No entanto, aí estão os índices de apoio ao bolsonarismo e seus cumplices. E aí está a grande mídia, tentando desfazer as conexões daquele passado, com o futuro que eles pretendem impor, a todos nós.
E é esse o ponto.
A sociedade precisa rejeitar a impunidade e a ocultação de fatos que parecem estar servindo para atiçar uma espécie de naturalização acrítica de caminhos que podem nos levar ao pior dos retrocessos.
Se trata de olhar na vida dos candidatos da direita, examinar o que eles já fizeram, como se posicionam, para entender o que se pode esperar daquelas pessoas, caso eleitas.
Como eles e elas se referem ao papel das mulheres, aos direitos das crianças, dos idosos, daqueles que necessitam de qualificação de serviços públicos nas áreas da saúde, educação e segurança pública? O que pensam de um estado ativo ou minimizado e sob controle dos interesses “de mercado”? O que pensam da captura de mentes em formação, por parte das mídias digitais e do saque de recursos das famílias, por meio das bets?
O que eles consideram necessário para controlar a emergência de doenças contagiosas antes contidas por processos de vacinação? E o que pensam a respeito da redução das jornadas de trabalho com implantação da garantia de dois dias de descanso semanal e convívio familiar, para todos os trabalhadores?
Como se posicionam em relação à soberania nacional, à expansão no número e no perfil das escolas, dos cursos profissionalizantes e das universidades, com cotas de acesso para grupos sociais desfavorecidos?
Como se relacionam, de fato, aquelas pessoas que nos sorriem, de cara limpa, nos banners, diante das trocas de favores com grupos de corrupção ativa, com as malas de dinheiro, com o golpe que depôs a Dilma e com a farsa da Lava Jato que impediu a eleição de Lula em 2018?
O que eles pensam a respeito da recuperação da imagem do Brasil, em escala internacional, ou como se colocam frente aos que pedem imposição de taxas aos produtos brasileiros, pelo governo norte americano?
O que pensam a respeito de empresas públicas brasileiras controlando a exploração do petróleo, das terras raras, dos serviços de abastecimento de água e luz? O que pretendem em relação ao aquecimento global, a agroecologia e políticas includentes e respeitosas aos diferentes modos de ser e existir?

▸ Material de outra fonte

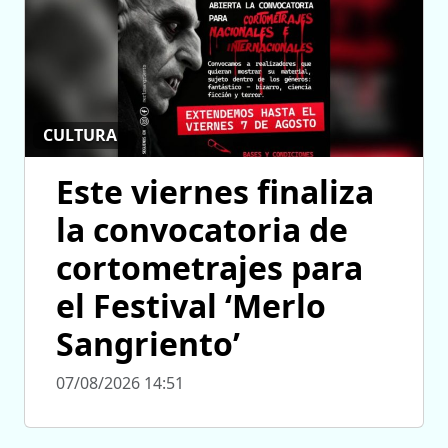
CULTURA
Este viernes finaliza
la convocatoria de
cortometrajes para
el Festival ‘Merlo
Sangriento’
07/08/2026 14:51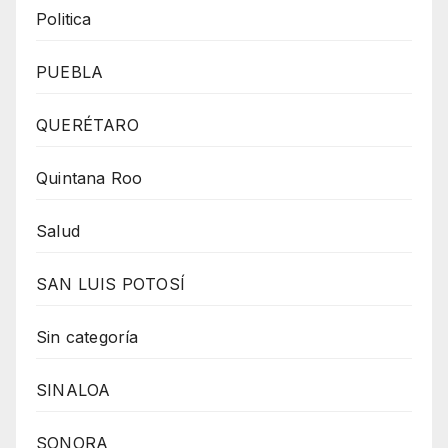
Politica
PUEBLA
QUERÉTARO
Quintana Roo
Salud
SAN LUIS POTOSÍ
Sin categoría
SINALOA
SONORA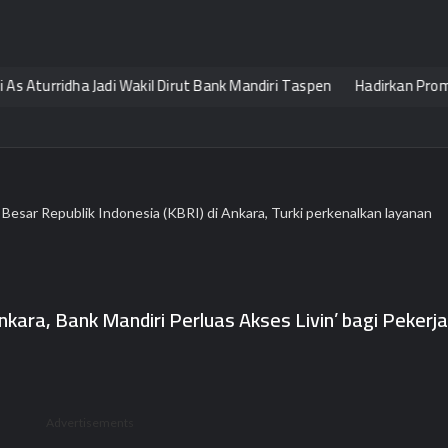
rridha Jadi Wakil Dirut Bank Mandiri Taspen
Hadirkan Promo Layana
Besar Republik Indonesia (KBRI) di Ankara, Turki perkenalkan layanan
ara, Bank Mandiri Perluas Akses Livin’ bagi Pekerj
Advertisements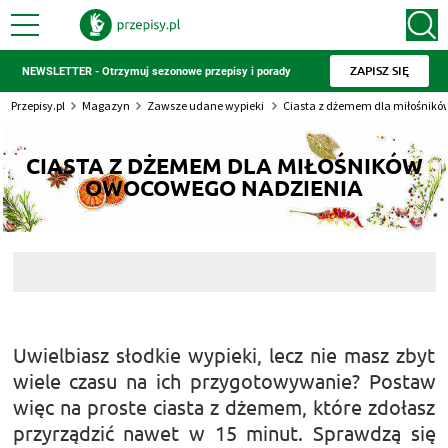
ZAPISZ SIĘ
NEWSLETTER - Otrzymuj sezonowe przepisy i porady
Przepisy.pl
Magazyn
Zawsze udane wypieki
Ciasta z dżemem dla miłośnik
CIASTA Z DŻEMEM DLA MIŁOŚNIKÓW
OWOCOWEGO NADZIENIA
Uwielbiasz słodkie wypieki, lecz nie masz zbyt
wiele czasu na ich przygotowywanie? Postaw
więc na proste ciasta z dżemem, które zdołasz
przyrządzić nawet w 15 minut. Sprawdzą się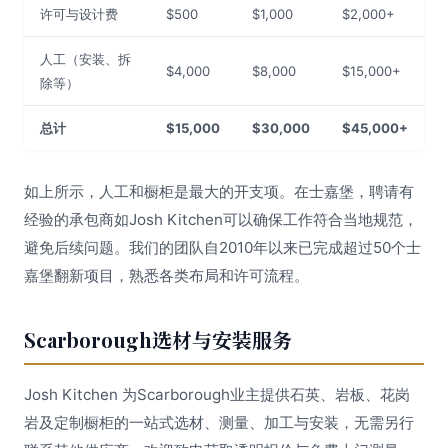
许可与设计费
$500
$1,000
$2,000+
人工（安装、拆
$4,000
$8,000
$15,000+
除等）
总计
$15,000
$30,000
$45,000+
如上所示，人工和橱柜是最大的开支项。在士嘉堡，聘请有
经验的承包商如Josh Kitchen可以确保工作符合当地规范，
避免后续问题。我们的团队自2010年以来已完成超过50个士
嘉堡翻新项目，熟悉各类布局和许可流程。
Scarborough选材与安装服务
Josh Kitchen 为Scarborough业主提供石英、岩板、花岗
岩及定制橱柜的一站式选材、测量、加工与安装，无需另行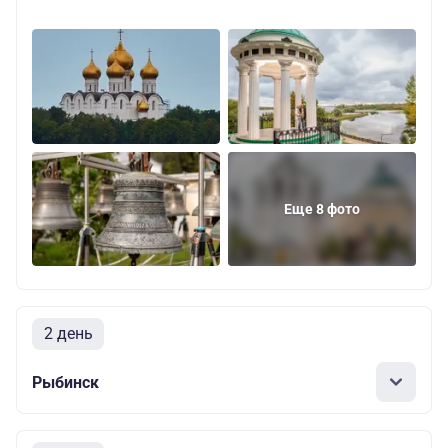
Еще 8 фото
2 день
Рыбинск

O que fizeram antes e como se comportarão no futuro, se eleitos, com respeito à demandas dos que pedem a consolidação e o avanço da democracia participativa?
Honestino Guimarães foi torturado e morto porque refletiu e se posicionou em relação a temas como este, que dizem respeito a um projeto de nação soberana, para todos e todas.

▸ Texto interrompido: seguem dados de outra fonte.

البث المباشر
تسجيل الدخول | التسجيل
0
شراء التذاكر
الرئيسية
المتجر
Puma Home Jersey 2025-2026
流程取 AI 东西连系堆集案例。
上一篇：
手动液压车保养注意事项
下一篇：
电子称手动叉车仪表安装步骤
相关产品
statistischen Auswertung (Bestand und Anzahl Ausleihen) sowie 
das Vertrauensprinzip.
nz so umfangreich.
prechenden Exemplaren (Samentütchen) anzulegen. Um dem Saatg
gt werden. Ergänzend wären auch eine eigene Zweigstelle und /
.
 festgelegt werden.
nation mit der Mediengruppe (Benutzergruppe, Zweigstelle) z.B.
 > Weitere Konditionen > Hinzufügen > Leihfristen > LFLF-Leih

Não fossem assassinados, ele e outros tantos estariam trabalhando para ajudar no esclarecimento daquelas pessoas desinformadas ou iludidas em relação ao objetivo dos/as enganadores/as que pretendem esconder a que interesses servem e o que pensam ganhar recolocando este país na condição de colônia do império norte-americano.

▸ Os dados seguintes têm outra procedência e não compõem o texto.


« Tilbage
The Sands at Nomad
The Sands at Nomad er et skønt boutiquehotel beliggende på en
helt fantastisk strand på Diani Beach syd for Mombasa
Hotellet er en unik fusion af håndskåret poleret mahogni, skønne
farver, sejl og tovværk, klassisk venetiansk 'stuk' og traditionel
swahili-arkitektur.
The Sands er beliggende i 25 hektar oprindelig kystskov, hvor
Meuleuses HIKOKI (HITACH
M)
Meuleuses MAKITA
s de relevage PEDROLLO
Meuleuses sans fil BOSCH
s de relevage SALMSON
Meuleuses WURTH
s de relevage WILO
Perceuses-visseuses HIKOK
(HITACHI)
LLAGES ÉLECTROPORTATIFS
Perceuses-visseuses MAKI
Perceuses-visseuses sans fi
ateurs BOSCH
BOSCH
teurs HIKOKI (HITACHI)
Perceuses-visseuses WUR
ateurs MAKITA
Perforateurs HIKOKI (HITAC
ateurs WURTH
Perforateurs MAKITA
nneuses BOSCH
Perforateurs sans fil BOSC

Também por isso, e em homenagem aos que nos antecederam, a memória deve alimentar nossa força e servir de nossa bandeira. Se trata de expandir a consciência a respeito do que nos livramos e do quanto isso nos custou, como pavimentação do caminho que nos levará ao futuro que merecemos.
Esta é nossa responsabilidade e até 15 de outubro este será o passo inicial daquilo que, a partir de 2027, se tornará nosso maior desafio: sustentar a democracia.
Juntos, porque ninguém faz nada sozinho.
*Este é um artigo de opinião e não necessariamente representa a linha editorial do Brasil de Fato.